When the pandemic took hold, my sangha, City Cave Zen, decided to try holding meetings online, to meditate, chant and discuss the Dharma in a way that would be as similar to physical meetings as we could make it. We decided to use Jitsi Meet, an open source and ethical application (no tracking or mining of user’s data) that works across multiple platforms, and does not require you to have an account to use the service — just the app or a web link.

We held the first online meeting in May 2020. We now have three meetings a week, two of which are silent meditations, and the other a complete service. It has worked so well, we will continue to do it even when the time finally comes that it is safe to meet in person. Meetings will be a mix of the physical and virtual.

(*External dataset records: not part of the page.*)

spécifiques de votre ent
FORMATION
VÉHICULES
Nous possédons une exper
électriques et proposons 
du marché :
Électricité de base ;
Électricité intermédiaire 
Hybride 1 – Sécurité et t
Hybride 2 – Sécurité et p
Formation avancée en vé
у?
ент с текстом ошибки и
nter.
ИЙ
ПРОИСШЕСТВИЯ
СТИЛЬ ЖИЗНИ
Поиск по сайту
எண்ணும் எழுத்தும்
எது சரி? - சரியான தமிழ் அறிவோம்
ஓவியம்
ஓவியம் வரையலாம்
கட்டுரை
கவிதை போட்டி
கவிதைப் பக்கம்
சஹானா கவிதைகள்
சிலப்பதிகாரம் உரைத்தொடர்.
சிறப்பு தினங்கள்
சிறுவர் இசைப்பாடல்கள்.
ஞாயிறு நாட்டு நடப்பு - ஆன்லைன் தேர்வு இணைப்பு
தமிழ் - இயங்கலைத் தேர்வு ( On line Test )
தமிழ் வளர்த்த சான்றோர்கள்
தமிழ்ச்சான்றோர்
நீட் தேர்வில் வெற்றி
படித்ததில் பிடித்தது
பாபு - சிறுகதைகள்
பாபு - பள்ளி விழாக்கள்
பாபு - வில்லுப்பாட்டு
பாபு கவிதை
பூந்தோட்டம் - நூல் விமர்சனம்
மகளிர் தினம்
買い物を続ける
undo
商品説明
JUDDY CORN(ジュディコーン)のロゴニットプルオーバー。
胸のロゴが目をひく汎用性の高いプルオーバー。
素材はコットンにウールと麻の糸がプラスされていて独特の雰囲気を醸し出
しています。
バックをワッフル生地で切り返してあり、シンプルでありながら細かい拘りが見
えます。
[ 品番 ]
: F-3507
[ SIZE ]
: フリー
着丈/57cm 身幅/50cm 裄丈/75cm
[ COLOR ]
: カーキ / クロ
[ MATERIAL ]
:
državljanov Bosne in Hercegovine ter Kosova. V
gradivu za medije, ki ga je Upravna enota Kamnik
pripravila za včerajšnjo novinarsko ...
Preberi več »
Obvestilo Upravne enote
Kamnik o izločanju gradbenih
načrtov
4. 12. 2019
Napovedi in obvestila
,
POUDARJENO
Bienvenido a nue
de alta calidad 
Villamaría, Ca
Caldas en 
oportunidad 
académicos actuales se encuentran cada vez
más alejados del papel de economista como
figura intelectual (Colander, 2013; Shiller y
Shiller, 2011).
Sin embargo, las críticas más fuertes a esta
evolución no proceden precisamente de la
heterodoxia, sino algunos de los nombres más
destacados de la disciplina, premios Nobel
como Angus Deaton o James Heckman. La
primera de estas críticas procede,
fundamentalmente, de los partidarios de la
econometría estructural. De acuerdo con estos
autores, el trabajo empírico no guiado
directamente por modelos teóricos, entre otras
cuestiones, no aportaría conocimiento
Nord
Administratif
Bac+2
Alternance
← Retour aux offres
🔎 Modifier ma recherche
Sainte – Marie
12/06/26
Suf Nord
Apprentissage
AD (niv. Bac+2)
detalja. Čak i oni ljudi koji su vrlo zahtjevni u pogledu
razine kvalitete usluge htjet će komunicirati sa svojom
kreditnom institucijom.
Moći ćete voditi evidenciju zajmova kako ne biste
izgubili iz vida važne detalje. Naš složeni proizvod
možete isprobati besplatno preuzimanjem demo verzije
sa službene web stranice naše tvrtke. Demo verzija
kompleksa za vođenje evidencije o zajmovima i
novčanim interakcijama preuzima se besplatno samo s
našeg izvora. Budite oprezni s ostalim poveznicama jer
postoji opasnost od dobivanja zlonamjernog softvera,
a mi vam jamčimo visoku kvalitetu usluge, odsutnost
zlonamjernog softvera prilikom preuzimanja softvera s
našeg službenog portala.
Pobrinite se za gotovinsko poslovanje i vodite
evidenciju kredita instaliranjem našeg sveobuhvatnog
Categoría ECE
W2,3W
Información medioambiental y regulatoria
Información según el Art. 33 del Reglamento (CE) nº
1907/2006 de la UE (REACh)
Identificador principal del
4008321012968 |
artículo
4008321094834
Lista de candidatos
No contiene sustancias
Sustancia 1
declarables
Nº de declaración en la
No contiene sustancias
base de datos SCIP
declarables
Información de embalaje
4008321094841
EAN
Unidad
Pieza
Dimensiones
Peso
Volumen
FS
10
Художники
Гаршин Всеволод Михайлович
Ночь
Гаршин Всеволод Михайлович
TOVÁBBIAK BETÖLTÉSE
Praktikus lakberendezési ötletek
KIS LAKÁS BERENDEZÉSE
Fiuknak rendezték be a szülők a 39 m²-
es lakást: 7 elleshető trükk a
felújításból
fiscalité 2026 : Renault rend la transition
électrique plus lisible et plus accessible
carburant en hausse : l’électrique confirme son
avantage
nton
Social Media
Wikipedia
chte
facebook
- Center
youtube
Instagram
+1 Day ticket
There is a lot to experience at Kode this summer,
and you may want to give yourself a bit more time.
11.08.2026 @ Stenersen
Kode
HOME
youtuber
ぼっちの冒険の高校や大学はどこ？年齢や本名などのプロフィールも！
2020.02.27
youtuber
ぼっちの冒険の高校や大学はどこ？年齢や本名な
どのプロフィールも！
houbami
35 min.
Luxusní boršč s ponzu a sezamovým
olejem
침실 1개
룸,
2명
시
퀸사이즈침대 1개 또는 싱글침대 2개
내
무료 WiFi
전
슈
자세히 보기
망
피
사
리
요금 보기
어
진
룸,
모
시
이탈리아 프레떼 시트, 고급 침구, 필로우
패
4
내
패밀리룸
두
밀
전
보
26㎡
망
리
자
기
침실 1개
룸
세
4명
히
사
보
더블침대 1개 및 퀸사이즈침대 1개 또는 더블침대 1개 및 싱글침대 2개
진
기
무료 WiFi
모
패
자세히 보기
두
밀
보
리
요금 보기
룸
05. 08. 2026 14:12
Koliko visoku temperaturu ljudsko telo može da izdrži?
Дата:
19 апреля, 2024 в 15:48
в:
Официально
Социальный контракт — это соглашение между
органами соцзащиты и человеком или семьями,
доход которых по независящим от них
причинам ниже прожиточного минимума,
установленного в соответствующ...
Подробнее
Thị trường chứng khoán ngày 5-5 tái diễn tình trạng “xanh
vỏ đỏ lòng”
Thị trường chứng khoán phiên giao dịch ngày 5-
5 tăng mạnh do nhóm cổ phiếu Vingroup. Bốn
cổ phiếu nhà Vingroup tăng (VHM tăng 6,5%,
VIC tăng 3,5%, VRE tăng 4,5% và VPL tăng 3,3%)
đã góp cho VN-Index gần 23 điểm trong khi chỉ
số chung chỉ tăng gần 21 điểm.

Of course, it is good for people who live near one another to practice together in the same physical space. But so much of Buddhist practice in the west has involved flying hundreds, or thousands, of miles to sit together in meditation or visit teachers. I knew an American monk who made an annual flight from the American Southwest to the Netherlands… to sit in a zendo for a week. Not only is this the practice of the affluent (what some of us call The Upper Middle Way), its contribution to global heating is unconscionable.

Some of the ways we lived during lockdown should be continued when the pandemic is over. Frivolous air travel should not resume. Buddhist practitioners who do not have a local sangha can practice together virtually, and local sanghas can also be part of the international sangha.

For me, it has been a pleasure to once again practice with old friends I sat with for years in Phoenix, Arizona, most of whom I had not seen since I left Phoenix a decade ago. Our small online sangha is a mix of people in various countries, some of whom have been close friends for many years, some of whom barely know one another, and some of whom are longtime friends who have never physically met.

For me, the big surprise has been how little it differs from a physical zendo. There is sometimes lively discussion following the Dharma talk, and sometimes it is quiet. Sometimes there is a lot of laughter, and occasionally someone is in tears, and their sisters and brothers in the Dharma support them. There are people who almost always show up, others who attend sporadically, others who attend for a while and then leave, and some who have visited only once or twice. Another surprise has been that it is not in any way more difficult for me to work intensely virtually with Zen students I have never met in person than those I have known for decades.

The only down side I can think of is the different time zones our members live in. As all three of our monks, including me, live in Scotland, our meetings are held at 6pm Scottish time, which on weekdays makes it difficult for some Americans to attend.

For reasons of inclusivity, and for the sake of the continuation of life on this planet, this surely ought to be the future, or at least a large part of the future, of Zen practice.